### Data to use
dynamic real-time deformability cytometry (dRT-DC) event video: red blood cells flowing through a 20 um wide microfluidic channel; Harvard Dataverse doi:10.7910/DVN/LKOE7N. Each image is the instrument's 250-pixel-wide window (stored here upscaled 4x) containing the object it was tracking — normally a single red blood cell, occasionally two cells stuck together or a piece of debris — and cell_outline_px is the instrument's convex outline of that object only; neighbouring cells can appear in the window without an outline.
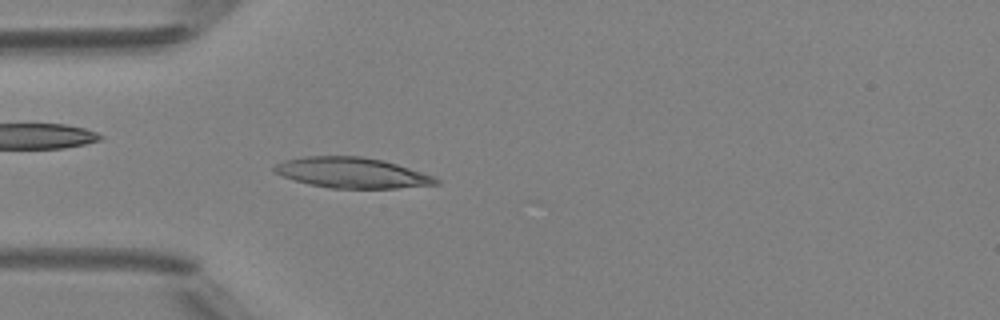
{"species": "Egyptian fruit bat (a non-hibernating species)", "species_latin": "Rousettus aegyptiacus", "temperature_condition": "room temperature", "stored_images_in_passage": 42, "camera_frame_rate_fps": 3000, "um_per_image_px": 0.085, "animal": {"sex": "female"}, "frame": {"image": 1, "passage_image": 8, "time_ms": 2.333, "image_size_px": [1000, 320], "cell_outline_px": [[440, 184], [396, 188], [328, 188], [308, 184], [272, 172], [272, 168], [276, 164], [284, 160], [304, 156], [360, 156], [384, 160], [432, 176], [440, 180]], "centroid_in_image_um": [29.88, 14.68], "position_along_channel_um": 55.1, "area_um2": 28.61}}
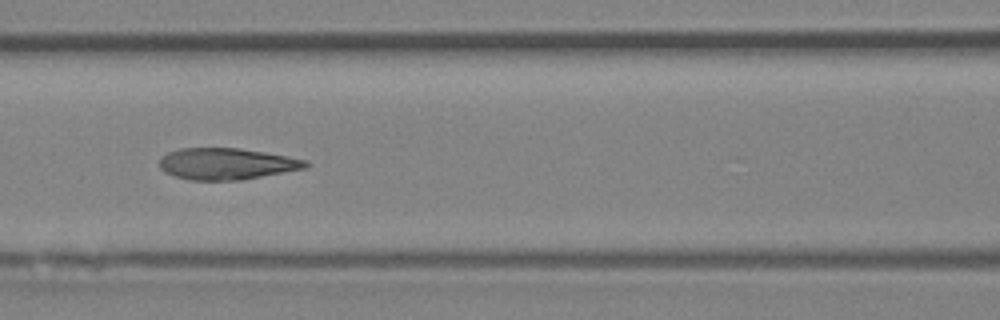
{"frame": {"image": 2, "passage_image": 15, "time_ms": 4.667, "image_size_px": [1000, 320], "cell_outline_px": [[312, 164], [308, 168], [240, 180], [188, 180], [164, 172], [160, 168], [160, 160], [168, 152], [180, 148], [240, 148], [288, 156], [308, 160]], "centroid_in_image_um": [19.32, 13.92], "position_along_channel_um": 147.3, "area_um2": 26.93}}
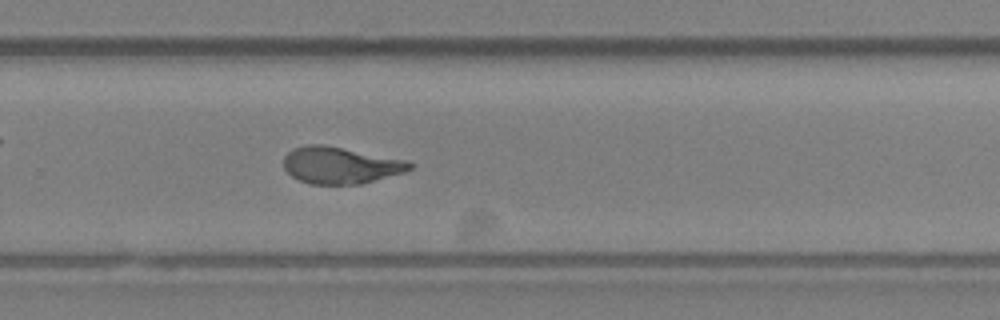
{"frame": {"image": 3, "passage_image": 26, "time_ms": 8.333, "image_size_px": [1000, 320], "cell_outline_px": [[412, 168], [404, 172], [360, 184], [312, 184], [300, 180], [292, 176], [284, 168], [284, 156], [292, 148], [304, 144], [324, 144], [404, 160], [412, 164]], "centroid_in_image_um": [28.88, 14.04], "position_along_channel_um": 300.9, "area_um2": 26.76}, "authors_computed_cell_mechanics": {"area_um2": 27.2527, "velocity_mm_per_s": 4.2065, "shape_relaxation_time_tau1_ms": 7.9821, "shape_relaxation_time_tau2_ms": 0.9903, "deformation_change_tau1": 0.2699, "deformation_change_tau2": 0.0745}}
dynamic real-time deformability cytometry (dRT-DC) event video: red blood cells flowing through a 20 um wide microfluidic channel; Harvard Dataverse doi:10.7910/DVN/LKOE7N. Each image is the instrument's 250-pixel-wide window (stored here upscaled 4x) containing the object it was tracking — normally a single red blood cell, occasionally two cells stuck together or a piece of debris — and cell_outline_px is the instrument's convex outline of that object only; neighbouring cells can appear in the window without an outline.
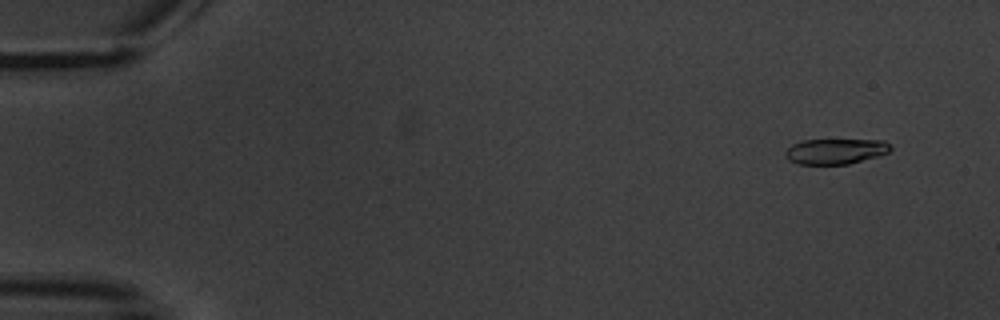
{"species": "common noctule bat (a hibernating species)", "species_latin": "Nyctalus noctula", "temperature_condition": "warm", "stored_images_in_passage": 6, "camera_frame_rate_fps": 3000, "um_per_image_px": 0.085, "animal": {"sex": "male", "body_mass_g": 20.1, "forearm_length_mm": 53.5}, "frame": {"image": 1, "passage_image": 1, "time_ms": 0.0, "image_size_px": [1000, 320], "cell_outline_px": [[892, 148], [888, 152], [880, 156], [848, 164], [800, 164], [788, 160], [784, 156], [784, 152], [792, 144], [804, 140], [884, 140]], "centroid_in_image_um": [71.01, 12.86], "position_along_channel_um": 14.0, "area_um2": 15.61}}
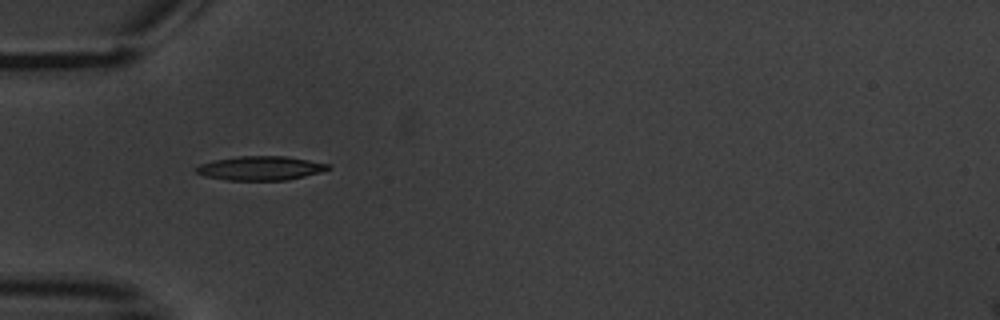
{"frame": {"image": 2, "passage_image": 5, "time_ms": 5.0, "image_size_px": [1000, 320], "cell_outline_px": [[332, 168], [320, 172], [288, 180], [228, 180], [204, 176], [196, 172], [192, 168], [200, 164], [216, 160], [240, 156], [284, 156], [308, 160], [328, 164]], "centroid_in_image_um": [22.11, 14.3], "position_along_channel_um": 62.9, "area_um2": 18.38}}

### Task to complete
Write every entry out again exactly, dropping the pictures.

### Reply
dynamic real-time deformability cytometry (dRT-DC) event video: red blood cells flowing through a 20 um wide microfluidic channel; Harvard Dataverse doi:10.7910/DVN/LKOE7N. Each image is the instrument's 250-pixel-wide window (stored here upscaled 4x) containing the object it was tracking — normally a single red blood cell, occasionally two cells stuck together or a piece of debris — and cell_outline_px is the instrument's convex outline of that object only; neighbouring cells can appear in the window without an outline.
{"species": "Egyptian fruit bat (a non-hibernating species)", "species_latin": "Rousettus aegyptiacus", "temperature_condition": "room temperature", "stored_images_in_passage": 42, "camera_frame_rate_fps": 3000, "um_per_image_px": 0.085, "animal": {"sex": "female"}, "frame": {"image": 1, "passage_image": 8, "time_ms": 2.333, "image_size_px": [1000, 320], "cell_outline_px": [[440, 184], [396, 188], [328, 188], [308, 184], [272, 172], [272, 168], [276, 164], [284, 160], [304, 156], [360, 156], [384, 160], [432, 176], [440, 180]], "centroid_in_image_um": [29.88, 14.68], "position_along_channel_um": 55.1, "area_um2": 28.61}}
{"frame": {"image": 2, "passage_image": 15, "time_ms": 4.667, "image_size_px": [1000, 320], "cell_outline_px": [[312, 164], [308, 168], [240, 180], [188, 180], [164, 172], [160, 168], [160, 160], [168, 152], [180, 148], [240, 148], [288, 156], [308, 160]], "centroid_in_image_um": [19.32, 13.92], "position_along_channel_um": 147.3, "area_um2": 26.93}}
{"frame": {"image": 3, "passage_image": 26, "time_ms": 8.333, "image_size_px": [1000, 320], "cell_outline_px": [[412, 168], [404, 172], [360, 184], [312, 184], [300, 180], [292, 176], [284, 168], [284, 156], [292, 148], [304, 144], [324, 144], [404, 160], [412, 164]], "centroid_in_image_um": [28.88, 14.04], "position_along_channel_um": 300.9, "area_um2": 26.76}, "authors_computed_cell_mechanics": {"area_um2": 27.2527, "velocity_mm_per_s": 4.2065, "shape_relaxation_time_tau1_ms": 7.9821, "shape_relaxation_time_tau2_ms": 0.9903, "deformation_change_tau1": 0.2699, "deformation_change_tau2": 0.0745}}
dynamic real-time deformability cytometry (dRT-DC) event video: red blood cells flowing through a 20 um wide microfluidic channel; Harvard Dataverse doi:10.7910/DVN/LKOE7N. Each image is the instrument's 250-pixel-wide window (stored here upscaled 4x) containing the object it was tracking — normally a single red blood cell, occasionally two cells stuck together or a piece of debris — and cell_outline_px is the instrument's convex outline of that object only; neighbouring cells can appear in the window without an outline.
{"species": "common noctule bat (a hibernating species)", "species_latin": "Nyctalus noctula", "temperature_condition": "warm", "stored_images_in_passage": 6, "camera_frame_rate_fps": 3000, "um_per_image_px": 0.085, "animal": {"sex": "male", "body_mass_g": 20.1, "forearm_length_mm": 53.5}, "frame": {"image": 1, "passage_image": 1, "time_ms": 0.0, "image_size_px": [1000, 320], "cell_outline_px": [[892, 148], [888, 152], [880, 156], [848, 164], [800, 164], [788, 160], [784, 156], [784, 152], [792, 144], [804, 140], [884, 140]], "centroid_in_image_um": [71.01, 12.86], "position_along_channel_um": 14.0, "area_um2": 15.61}}
{"frame": {"image": 2, "passage_image": 5, "time_ms": 5.0, "image_size_px": [1000, 320], "cell_outline_px": [[332, 168], [320, 172], [288, 180], [228, 180], [204, 176], [196, 172], [192, 168], [200, 164], [216, 160], [240, 156], [284, 156], [308, 160], [328, 164]], "centroid_in_image_um": [22.11, 14.3], "position_along_channel_um": 62.9, "area_um2": 18.38}}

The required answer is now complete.